Wednesday, 9 August 2017

A Necessary Evil by Abir Mukherjee

Reviewer: Catriona Troth

What We Thought:

A Necessary Evil is a follow up to Abir Mukherjee’s debut novel, the historic crime thriller, A Rising Man, which was shortlisted for the Jhalak Prize.

A Rising Man was set in Calcutta in 1919, at a time when the Quit India movement was beginning to gain ground and the British were cracking down – often with extreme violence – on any hint of rebellion. The book established Mukherjee’s main characters – Captain Sam Wyndham, recently widowed and a WWI veteran, a new recruit to the Calcutta police, and his Harrow-educated, Bengali Detective Sergeant, Surendrenath (Surrender-not) Banerjee,.

A Necessary Evil takes a slight side step from the politics of British India into one of the fabulously wealthy, pseudo-independent princely states, Sambalpore. Mukherjee states that the book was inspired by the Begums of Bhopal, a dynasty of Muslim queens who ruled from 1819 to 1926. Indeed, the book gives a fascinating glimpse into the power wielded by the royal wives and concubines from the seclusion of the zenana.

Mukherjee paints a wonderfully detailed picture of a time in Indian history that is often overlooked. Every page sings with local and period detail. Sam, the outsider, is our eyes and ears in this setting, noticing what others take for granted while learning to recognise his own blind spots, while Surrender-not is both Sam’s guide and ours. But that detail is never allowed to get in the way of the intrigue and action that drive the fast-moving plot – one that this time includes assassination, diamond mines, palace intrigue and a tiger hunt!

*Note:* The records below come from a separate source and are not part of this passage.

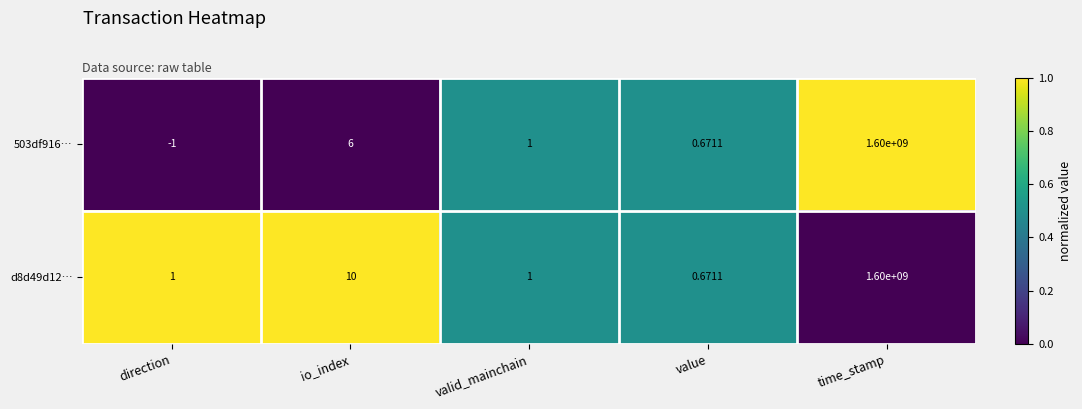

At which label does d8d49d12… reach its minimum?

value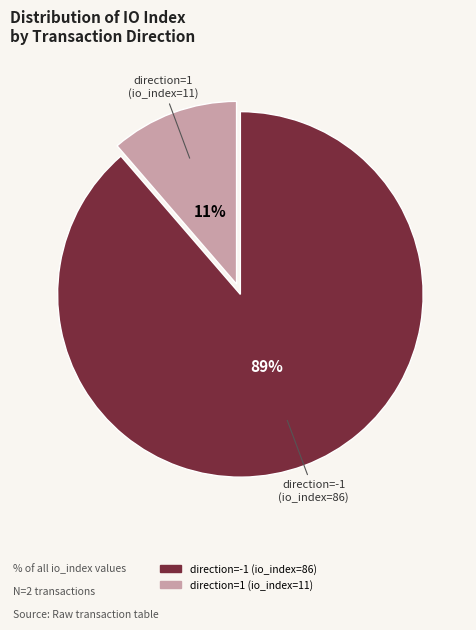

Which category accounts for the majority?

direction=-1 (io_index=86)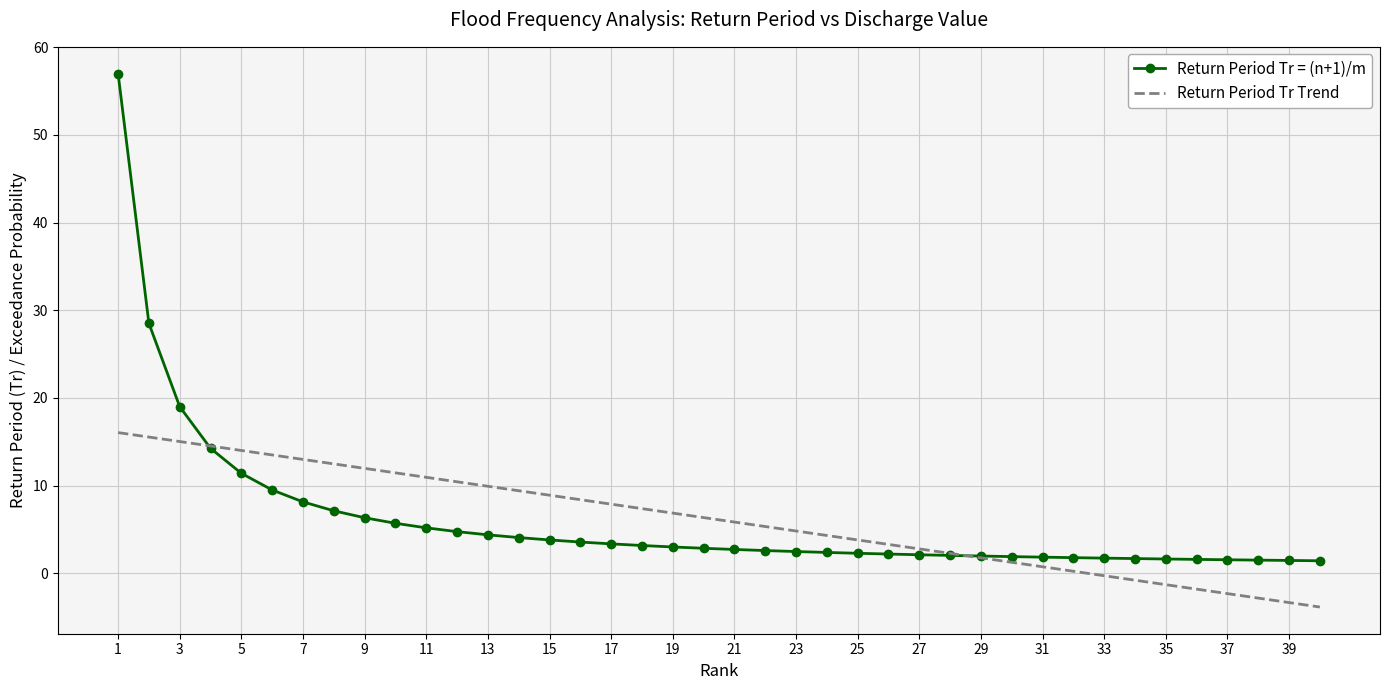

Which series has the largest range (max minus min)?

Return Period Tr = (n+1)/m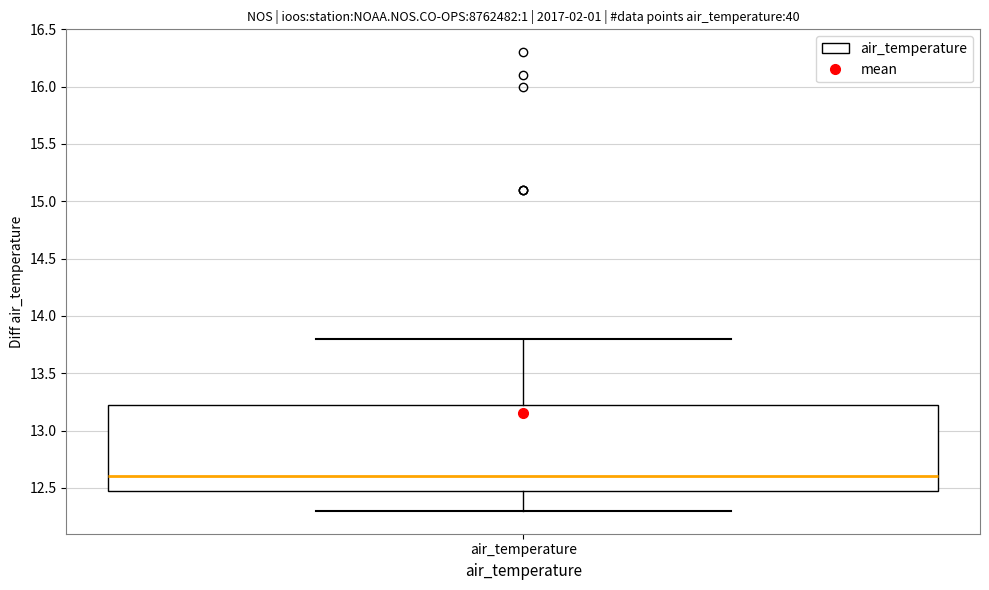

Read this box plot against the y-axis: the position of the median line, the range covered by the box, and the ends of both whiskers. The values are not printed on the chart, so give them approximately, as read against the axis.

median 12.60, box 12.50 to 13.25, whiskers 12.30 to 13.80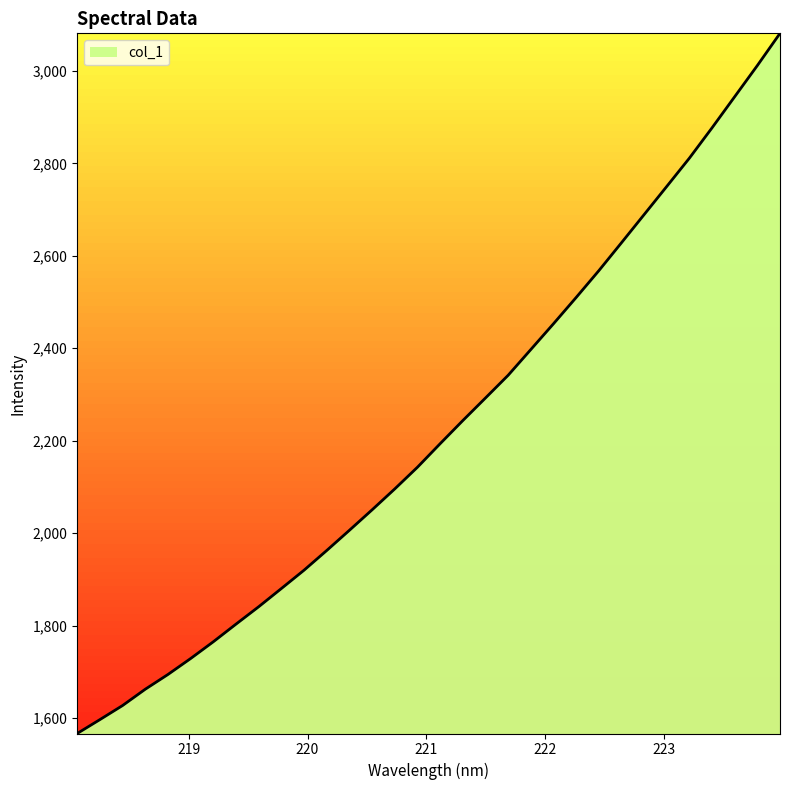

What is the smallest value displayed?

1566.9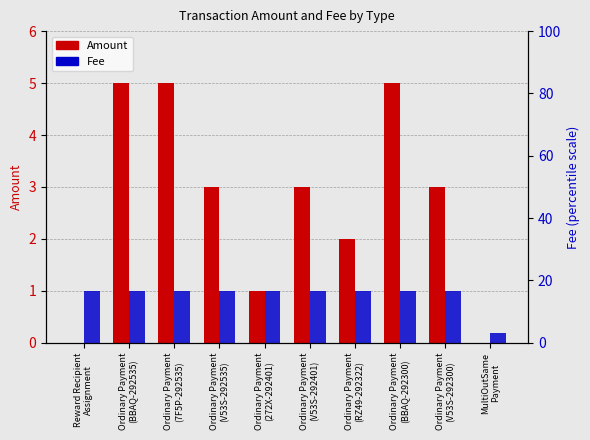

How many values in the Amount series exceed 3?

3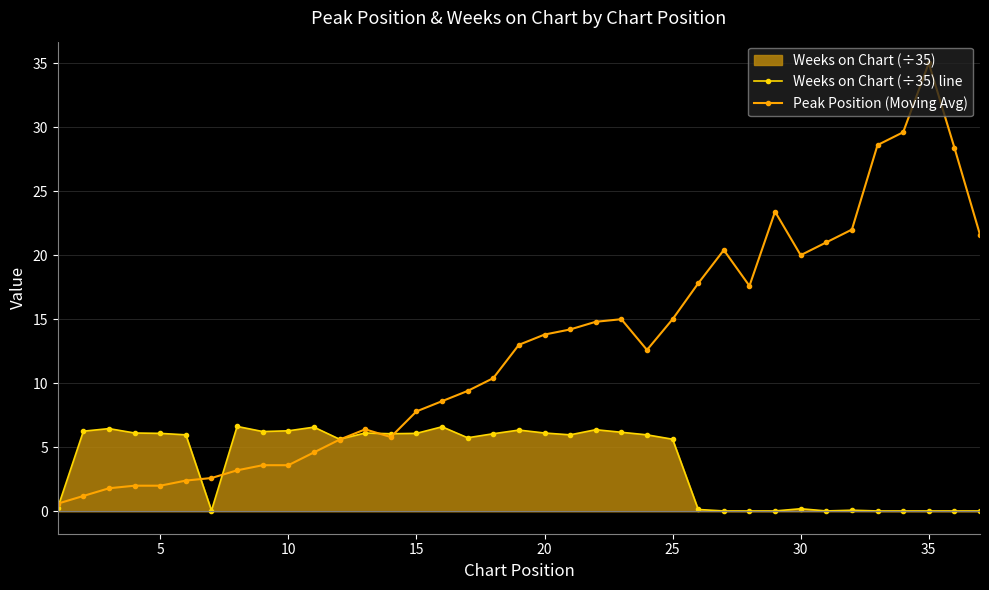

Which series has the widest spread of values?

Peak Position (Moving Avg)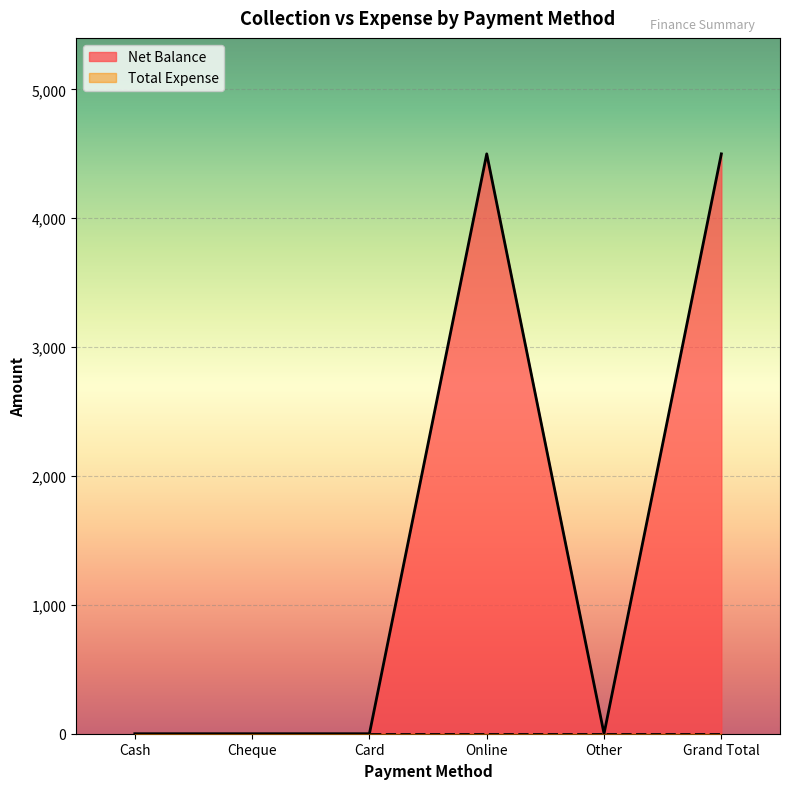

What is the average value?

1500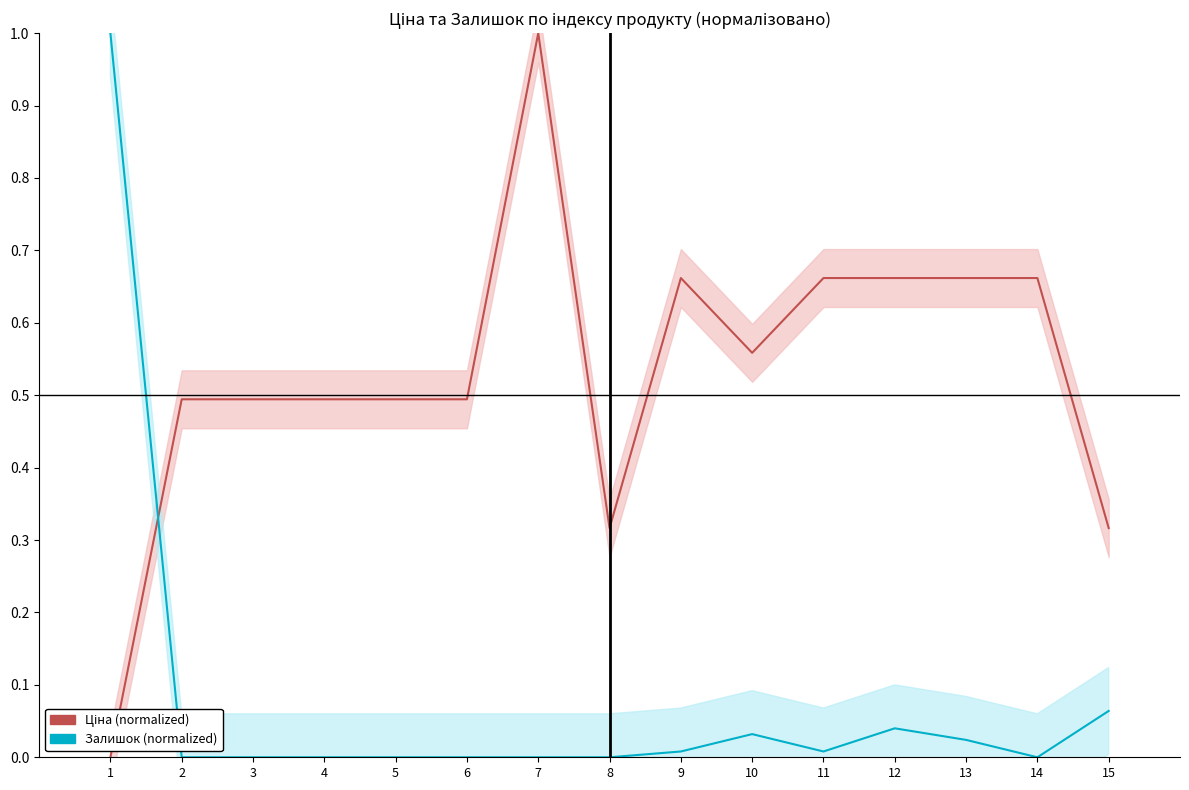

Is it true that Ціна (normalized) equals 0.2 at 13?

False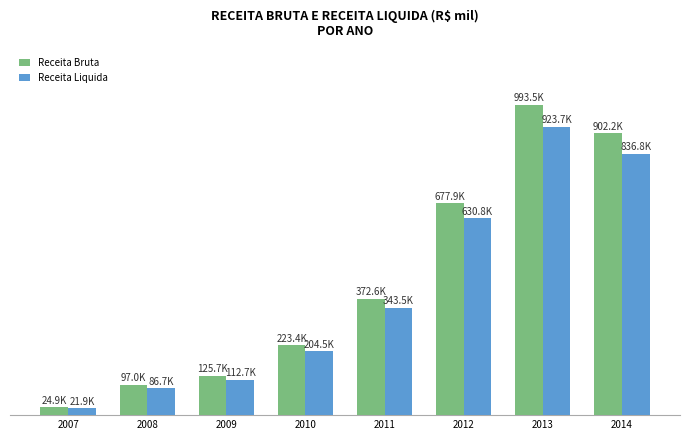

True or false: Receita Liquida has a value of 630825 at 2012.

True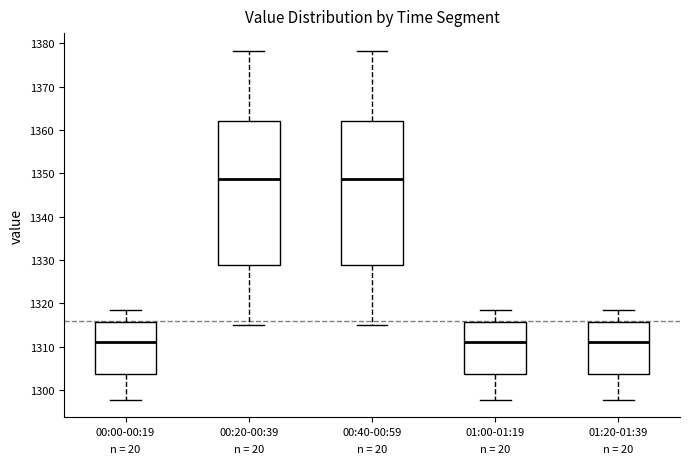

Reading left to right, read every box against the y-axis: the position of its median line, the range the box covers, and the ends of its whiskers. The values are not printed on the chart, so give them approximately, as read against the axis.

00:00-00:19: median 1311, box 1304 to 1316, whiskers 1298 to 1318
00:20-00:39: median 1349, box 1329 to 1362, whiskers 1315 to 1378
00:40-00:59: median 1349, box 1329 to 1362, whiskers 1315 to 1378
01:00-01:19: median 1311, box 1304 to 1316, whiskers 1298 to 1318
01:20-01:39: median 1311, box 1304 to 1316, whiskers 1298 to 1318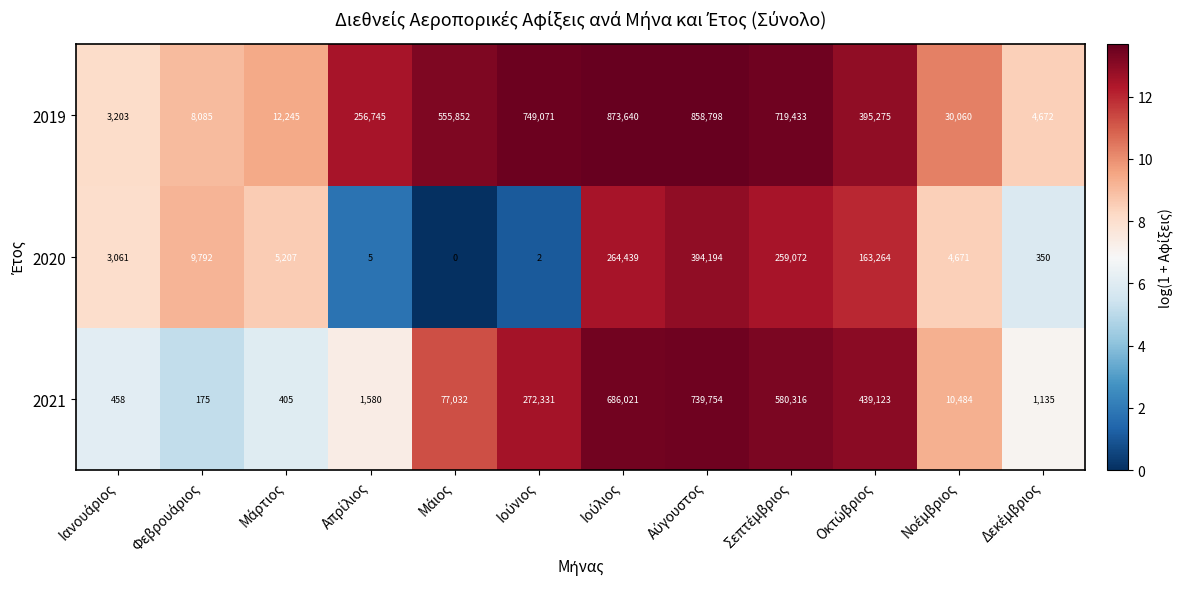

How many positive values does the 2020 series have?

11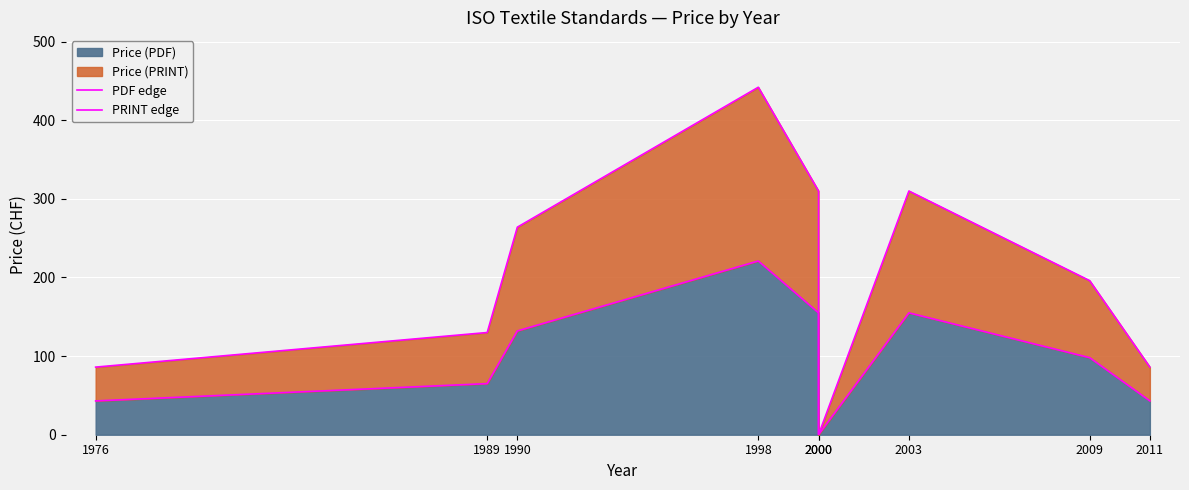

What is the value of the PRINT edge point at the 7th from the left?

310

Mukherjee has plans to extend this series over several years, tracking the decline of  the British Raj and the rise of independent India. I, for one, can’t wait to follow Sam and Surrender-not on their journey. I highly recommend you come along for the ride.

You’ll Enjoy This If You Loved:
A Rising Man by Abir Mukherjee, The Crimson Petal and The White by Michel Faber, Finding Takri by Palo Stickland

Avoid If You Dislike: Descriptions of Big Game hunting or opium addiction.

Perfect Accompaniment: Omelette with plenty of fresh chillies, and chai.